Q8 – T17- y=x (c=a & d=b – Rimes: ail/aille (b=a*))

Dans un album gothique au fermail blasonné, — 1855 (7)

Marc du Velay Les Vélaviennes

Gothique

Dans un album gothique au fermail blasonné,
Vrai bijou de prie-Dieu, digne du Roi René,
Portant sur son velours, avec ma croix de sable,
Votre Lion rampant, de sa couronne orné,

Sur un vélin d’azur et d’or enluminé,
Où brilleraient Jésus et la Bible et la Fable,
Je voudrais chaque soir, ô Baronne adorable!
Fleuron aux cent couleurs dessiner un sonnet.

Etincelant écrin, trésor de ciselure,
Un vers seul vaudrait mieux qu’un tableau de Mignard,
Vers mignon, mignardé plus qu’une miniature.

J’émaillerais si bien la rime et la césure,
Sur mon cadre sculpté j’épuiserais tant d’art
Qu’au milieu je pourrais peindre votre figure.

aaba abba – T17

La treizième revient … C’est encor la première; — 1854 (9)

Gérard de Nerval Les Chimères

Artémis

La treizième revient … C’est encor la première;
Et c’est toujours la Seule, – ou c’est le seul moment;
Car es-tu Reine, ô Toi! la première ou dernière?
Es-tu Roi, toi le Seul ou le dernier amant? …
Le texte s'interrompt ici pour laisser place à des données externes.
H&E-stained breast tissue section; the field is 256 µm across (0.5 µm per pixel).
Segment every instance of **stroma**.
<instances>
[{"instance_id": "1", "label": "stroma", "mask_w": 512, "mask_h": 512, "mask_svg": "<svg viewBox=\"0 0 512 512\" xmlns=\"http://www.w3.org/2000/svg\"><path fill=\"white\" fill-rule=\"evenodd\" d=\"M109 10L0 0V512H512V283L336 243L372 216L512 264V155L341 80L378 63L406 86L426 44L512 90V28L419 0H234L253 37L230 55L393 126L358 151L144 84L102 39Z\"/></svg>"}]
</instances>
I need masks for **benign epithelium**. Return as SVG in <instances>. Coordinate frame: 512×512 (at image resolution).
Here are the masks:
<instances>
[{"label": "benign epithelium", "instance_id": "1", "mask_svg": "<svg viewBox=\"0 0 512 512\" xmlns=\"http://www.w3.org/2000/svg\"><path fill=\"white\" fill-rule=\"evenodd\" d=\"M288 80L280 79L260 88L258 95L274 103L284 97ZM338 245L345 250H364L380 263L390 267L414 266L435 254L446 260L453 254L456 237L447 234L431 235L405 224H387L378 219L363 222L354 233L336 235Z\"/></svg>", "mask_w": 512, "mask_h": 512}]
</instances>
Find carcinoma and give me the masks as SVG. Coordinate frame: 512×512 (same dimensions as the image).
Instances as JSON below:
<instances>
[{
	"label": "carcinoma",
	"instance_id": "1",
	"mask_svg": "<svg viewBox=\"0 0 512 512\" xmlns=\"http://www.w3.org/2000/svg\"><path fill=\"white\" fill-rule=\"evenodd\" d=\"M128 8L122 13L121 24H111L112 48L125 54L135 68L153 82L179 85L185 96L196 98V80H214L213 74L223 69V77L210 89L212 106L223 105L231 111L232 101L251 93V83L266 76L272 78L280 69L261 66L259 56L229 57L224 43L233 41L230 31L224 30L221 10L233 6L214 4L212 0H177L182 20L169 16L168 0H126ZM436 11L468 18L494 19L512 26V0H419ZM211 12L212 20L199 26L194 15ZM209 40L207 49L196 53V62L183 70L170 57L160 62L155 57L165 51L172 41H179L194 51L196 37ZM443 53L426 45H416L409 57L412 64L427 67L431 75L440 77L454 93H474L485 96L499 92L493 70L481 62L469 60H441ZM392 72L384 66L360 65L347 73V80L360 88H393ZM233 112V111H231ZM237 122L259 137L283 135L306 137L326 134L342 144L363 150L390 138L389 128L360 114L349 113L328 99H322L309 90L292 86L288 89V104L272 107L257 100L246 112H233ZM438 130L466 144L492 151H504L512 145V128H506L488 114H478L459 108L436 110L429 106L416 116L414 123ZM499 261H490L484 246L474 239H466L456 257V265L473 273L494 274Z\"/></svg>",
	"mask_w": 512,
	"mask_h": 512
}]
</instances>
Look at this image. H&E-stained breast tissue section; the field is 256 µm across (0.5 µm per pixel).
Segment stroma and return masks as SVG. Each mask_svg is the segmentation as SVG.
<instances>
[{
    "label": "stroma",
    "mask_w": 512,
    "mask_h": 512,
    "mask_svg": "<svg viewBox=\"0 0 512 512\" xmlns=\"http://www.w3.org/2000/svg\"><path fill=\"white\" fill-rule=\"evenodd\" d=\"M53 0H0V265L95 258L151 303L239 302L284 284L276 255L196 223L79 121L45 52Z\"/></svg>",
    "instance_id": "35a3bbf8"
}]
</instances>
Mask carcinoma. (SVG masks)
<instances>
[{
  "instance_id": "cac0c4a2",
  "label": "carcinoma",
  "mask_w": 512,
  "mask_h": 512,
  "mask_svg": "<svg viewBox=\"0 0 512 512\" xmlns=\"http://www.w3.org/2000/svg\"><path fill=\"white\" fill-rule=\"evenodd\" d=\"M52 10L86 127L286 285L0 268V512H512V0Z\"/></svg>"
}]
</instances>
Aimez qui vous aima du berceau dans la bière;
Celle que j’aimai seul m’aime encor tendrement:
C’est la Mort – ou la Morte … O délice! ô tourment!
La rose qu’elle tient, c’est la Rose trémière.

Saint napolitaine aux mains pleines de feux,
Rose au coeur violet, fleur de Sainte Gudule:
As-tu trouvé ta Croix dans le désert des Cieux?

Roses blanches, tombez! vous insultez nos Dieux,
Tombez, fantômes blancs, de votre ciel qui brûle:
– La Sainte de l’Abîme est plus sainte à mes yeux!

Q9 – T17

Pétrarque nous a dit l’histoire d’un vieillard — 1840 (3)

– comte Ferdinand de Gramont – Sonnets

XXXII

Pétrarque nous a dit l’histoire d’un vieillard
Qui, de l’Age sentant venir le dernier terme,
Rassembla ses enfants; et là, tranquille et ferme,
Des biens et des conseils fit à chacun sa part;

Puis il leur dit adieu, prend son bâton, et part.
De la douce famille et de l’antique ferme
Il s’éloigne, et son coeur dans son désir s’enferme;
Il se hâte, craignant qu’il ne soit déjà tard.

Quand le blanc pèlerin fut à Rome la Sainte,
Il mourut, en voyant l’image de Celui
Qu’il allait retrouver dans la céleste enceinte;

O poésie! Ainsi, repoussant toute plainte,
Je m’achemine au but d’où ton éclair m’a lui;
Que la Mort jusque là suspende son atteinte!